How To Water Your Lawn and Garden Correctly

The two most basic rules of watering are very simple: Never water ANYTHING in the evening or at the height of the day.

  1. Morning is ALWAYS Right. Plants are most receptive to water at this time of day, because their cells are ‘opening up’ to accept the morning dew through their leaves. (This is why foliar feeding, when you spray something like compost tea directly on plants to feed them, should only be done in the early morning). The plants’ roots are also most receptive to water in the morning, and will utilize any moisture you provide with the utmost efficiency.

    Especially if you wet the leaves! Morning is the only time its relatively safe to wet the leaves of disease-prone plants like tomatoes, roses and lilacs, because the rising sun will quickly dry those leaves off before disease spores can use that moisture to breed. That said, I STRONGLY suggest you only wet those leaves for a good reason, like foliar feeding. It’s always better to water plants at the base; and with the disease-prone, it’s often the difference between life and late blight.
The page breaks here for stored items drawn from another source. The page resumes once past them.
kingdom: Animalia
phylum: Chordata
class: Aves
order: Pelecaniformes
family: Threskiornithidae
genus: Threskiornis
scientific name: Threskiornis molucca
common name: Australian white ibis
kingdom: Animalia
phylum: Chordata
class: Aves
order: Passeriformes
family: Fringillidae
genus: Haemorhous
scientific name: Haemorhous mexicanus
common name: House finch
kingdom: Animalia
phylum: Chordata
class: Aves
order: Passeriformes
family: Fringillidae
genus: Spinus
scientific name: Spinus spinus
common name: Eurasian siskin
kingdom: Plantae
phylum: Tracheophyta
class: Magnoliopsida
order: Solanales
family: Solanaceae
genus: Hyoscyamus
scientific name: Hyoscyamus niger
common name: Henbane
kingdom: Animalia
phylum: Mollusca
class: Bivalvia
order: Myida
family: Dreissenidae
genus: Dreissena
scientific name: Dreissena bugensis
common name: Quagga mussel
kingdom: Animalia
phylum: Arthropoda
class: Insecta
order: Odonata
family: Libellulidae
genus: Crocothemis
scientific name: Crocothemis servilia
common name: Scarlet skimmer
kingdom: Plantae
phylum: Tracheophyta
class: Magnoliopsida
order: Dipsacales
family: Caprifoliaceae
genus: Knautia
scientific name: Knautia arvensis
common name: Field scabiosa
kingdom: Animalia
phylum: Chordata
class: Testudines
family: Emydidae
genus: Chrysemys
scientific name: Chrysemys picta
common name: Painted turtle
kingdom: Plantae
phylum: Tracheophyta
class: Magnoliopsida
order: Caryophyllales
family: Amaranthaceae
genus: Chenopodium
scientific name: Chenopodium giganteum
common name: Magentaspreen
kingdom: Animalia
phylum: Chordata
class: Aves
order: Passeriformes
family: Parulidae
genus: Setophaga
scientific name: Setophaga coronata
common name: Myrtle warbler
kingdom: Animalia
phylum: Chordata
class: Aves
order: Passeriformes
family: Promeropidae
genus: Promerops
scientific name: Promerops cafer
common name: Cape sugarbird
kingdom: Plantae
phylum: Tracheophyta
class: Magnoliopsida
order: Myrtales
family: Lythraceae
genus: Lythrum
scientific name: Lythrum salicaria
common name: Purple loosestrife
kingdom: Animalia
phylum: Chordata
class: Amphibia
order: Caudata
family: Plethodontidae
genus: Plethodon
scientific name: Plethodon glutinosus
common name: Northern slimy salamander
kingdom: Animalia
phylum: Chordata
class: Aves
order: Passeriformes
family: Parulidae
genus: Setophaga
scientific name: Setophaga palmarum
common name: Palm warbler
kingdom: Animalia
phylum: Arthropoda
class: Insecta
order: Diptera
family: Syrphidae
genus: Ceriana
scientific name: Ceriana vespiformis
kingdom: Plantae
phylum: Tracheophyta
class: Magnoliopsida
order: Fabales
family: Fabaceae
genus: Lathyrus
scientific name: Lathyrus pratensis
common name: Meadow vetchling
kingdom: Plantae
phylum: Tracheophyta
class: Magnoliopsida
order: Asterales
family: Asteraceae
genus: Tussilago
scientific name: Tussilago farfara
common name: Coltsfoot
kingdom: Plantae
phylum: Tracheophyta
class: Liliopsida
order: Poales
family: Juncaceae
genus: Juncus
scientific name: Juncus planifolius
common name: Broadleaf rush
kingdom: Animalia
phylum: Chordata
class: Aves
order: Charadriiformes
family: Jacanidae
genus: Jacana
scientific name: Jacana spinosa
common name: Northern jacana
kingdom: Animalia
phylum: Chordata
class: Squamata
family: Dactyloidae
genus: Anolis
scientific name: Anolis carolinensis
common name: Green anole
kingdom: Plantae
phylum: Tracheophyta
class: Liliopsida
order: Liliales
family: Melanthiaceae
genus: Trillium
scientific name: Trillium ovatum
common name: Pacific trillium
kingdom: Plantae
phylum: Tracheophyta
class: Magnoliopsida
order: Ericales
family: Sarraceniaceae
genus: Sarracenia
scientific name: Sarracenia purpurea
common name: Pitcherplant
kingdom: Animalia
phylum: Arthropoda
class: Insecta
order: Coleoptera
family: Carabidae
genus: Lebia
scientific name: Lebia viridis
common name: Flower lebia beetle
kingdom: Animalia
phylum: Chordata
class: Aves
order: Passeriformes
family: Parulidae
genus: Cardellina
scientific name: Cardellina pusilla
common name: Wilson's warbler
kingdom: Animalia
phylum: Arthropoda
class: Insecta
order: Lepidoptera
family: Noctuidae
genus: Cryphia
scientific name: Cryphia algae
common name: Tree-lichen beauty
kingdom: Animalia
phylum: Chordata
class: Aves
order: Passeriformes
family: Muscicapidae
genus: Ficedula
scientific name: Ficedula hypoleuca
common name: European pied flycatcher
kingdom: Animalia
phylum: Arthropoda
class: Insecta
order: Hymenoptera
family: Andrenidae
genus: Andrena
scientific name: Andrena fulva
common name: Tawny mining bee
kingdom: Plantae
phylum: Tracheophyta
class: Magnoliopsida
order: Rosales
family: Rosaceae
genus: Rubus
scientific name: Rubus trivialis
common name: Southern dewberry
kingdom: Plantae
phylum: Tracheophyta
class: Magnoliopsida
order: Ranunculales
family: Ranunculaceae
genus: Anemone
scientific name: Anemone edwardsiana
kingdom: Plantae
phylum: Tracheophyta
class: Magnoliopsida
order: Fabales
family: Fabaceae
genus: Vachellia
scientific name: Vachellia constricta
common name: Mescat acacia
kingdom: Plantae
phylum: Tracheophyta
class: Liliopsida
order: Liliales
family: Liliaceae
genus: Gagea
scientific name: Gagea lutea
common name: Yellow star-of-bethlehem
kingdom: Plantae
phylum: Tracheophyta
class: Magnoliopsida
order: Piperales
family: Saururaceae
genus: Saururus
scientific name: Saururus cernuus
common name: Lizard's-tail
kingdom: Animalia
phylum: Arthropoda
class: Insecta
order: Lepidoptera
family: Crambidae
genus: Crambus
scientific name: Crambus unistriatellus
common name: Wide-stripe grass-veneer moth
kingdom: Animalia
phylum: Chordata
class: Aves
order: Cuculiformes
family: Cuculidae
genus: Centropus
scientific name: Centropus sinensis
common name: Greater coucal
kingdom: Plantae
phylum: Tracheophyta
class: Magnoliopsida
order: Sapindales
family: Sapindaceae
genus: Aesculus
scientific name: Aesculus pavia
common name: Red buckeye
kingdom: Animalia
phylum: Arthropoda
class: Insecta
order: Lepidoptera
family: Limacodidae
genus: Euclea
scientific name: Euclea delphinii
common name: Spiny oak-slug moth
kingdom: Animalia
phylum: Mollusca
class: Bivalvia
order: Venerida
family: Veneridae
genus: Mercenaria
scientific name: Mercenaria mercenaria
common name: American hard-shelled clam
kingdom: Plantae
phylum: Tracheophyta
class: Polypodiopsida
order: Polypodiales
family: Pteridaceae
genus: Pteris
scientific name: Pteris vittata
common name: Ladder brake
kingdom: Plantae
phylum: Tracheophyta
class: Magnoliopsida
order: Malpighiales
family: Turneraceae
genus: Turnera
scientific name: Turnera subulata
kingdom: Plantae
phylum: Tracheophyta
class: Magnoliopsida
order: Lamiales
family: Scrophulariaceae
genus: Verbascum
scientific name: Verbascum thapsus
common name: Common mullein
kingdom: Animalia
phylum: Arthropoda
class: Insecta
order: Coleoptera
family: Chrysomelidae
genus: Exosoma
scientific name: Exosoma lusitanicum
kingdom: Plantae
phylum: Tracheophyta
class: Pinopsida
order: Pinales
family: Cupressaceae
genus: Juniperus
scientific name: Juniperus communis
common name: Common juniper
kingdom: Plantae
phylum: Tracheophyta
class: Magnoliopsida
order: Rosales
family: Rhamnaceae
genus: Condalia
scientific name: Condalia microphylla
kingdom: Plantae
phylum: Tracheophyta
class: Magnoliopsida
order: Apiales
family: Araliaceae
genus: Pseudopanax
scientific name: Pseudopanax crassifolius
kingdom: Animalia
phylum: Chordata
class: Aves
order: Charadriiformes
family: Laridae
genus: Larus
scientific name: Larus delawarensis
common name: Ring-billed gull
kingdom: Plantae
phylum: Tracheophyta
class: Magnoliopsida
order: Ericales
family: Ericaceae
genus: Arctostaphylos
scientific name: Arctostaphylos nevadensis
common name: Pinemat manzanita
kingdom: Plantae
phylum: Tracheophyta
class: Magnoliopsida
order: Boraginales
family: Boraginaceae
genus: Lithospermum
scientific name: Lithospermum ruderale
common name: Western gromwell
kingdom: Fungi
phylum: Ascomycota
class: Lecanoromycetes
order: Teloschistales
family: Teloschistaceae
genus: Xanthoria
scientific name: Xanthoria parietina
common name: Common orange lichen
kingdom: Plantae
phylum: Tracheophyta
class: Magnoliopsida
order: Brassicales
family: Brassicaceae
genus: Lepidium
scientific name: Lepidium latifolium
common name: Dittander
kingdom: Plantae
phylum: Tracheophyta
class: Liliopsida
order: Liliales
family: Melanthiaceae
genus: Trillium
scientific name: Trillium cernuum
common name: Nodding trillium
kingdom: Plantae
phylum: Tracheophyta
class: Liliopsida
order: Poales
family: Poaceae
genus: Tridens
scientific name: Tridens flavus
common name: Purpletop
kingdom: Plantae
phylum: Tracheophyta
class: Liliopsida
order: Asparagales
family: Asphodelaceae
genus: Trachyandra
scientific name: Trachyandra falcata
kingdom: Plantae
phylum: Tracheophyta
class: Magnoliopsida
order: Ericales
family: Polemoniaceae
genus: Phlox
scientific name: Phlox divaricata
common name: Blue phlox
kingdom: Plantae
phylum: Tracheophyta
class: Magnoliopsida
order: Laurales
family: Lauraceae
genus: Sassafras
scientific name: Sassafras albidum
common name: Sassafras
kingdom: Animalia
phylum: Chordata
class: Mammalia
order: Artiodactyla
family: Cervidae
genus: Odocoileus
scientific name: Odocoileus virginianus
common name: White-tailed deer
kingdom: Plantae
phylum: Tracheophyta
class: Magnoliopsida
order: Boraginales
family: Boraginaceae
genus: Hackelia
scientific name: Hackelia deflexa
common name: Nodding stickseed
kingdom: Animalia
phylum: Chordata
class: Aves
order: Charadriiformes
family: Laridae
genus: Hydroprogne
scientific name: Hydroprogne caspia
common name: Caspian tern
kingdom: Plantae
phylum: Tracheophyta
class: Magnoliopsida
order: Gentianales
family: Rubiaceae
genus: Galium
  2. Never Water While the Sun Shines! As the day progresses, plant cells begin to slowly close to retain their moisture. By high noon on a blazing hot summer day, they’re closed up tight. Watering then insures you’ll waste the most water—the plants’ roots are absorbing as little as possible, and you’re losing the maximum amount to evaporation.
  3. Evening is the WORST Time! Those cells do open up again when the sun goes down, but this is the worst time to water, especially disease-prone plants and lawns. Those poor plants will be damp for a good 12 or 14 hours before the sun re-appears. By then, disease will have had its way with them.
  4. An Inch a Week. Get a rain gauge and chart what Nature provides. An inch of rain a week is perfect for every plant in your landscape in most climates most times of the year. If you live in the deep South, have desperately sandy soil and/or are being hammered by a heat wave, you can move up to two inches.
  5. Apply water in big lumps, not short spurts. Frequent shallow sprinklings ensure puny root growth, which is bad for all plants. It’s also the second biggest cause of persistent weed problems in lawns (the first is scalping). Frequent watering also risks the plants’ roots staying wet, which can rot them right there in the ground. Plants need to dry out between waterings.
  6. Mulch, of course! Have an inch or two of compost, shredded leaves or other non-wood mulch around (but never actually touching) your plants to keep moisture in the soil.

The Ideal scenario
: After a week without rain, set your sprinkler, soaker hoses or irrigation system to come on around midnight and end around 8am. Your rain gauge will tell you if you need to adjust the time to achieve an inch ending right as the sun comes up. (It takes a LONG time to put an inch of water down). It’s OK to wet leaves at night if you don’t stop at night; the moving water will protect the plants and then the rising sun will dry the leaves. (Although ground level watering is always better.)

The Exceptions: Big New Plants. When you put new trees and shrubs in the ground in early Spring or Fall (NEVER in the Summer, when the risk of death is VERY high), let a hose drip water at the base of each new planting for a full 24 hours, and repeat every few days for several weeks if rain is scarce. Back off if rain is plentiful, but be ready to supply a several hour long ‘drip drink’ a couple times a week for a full year. Lack of water early on is the biggest cause of death for newly planted trees.

And if it never stops raining? Remove the mulch and hide the hose.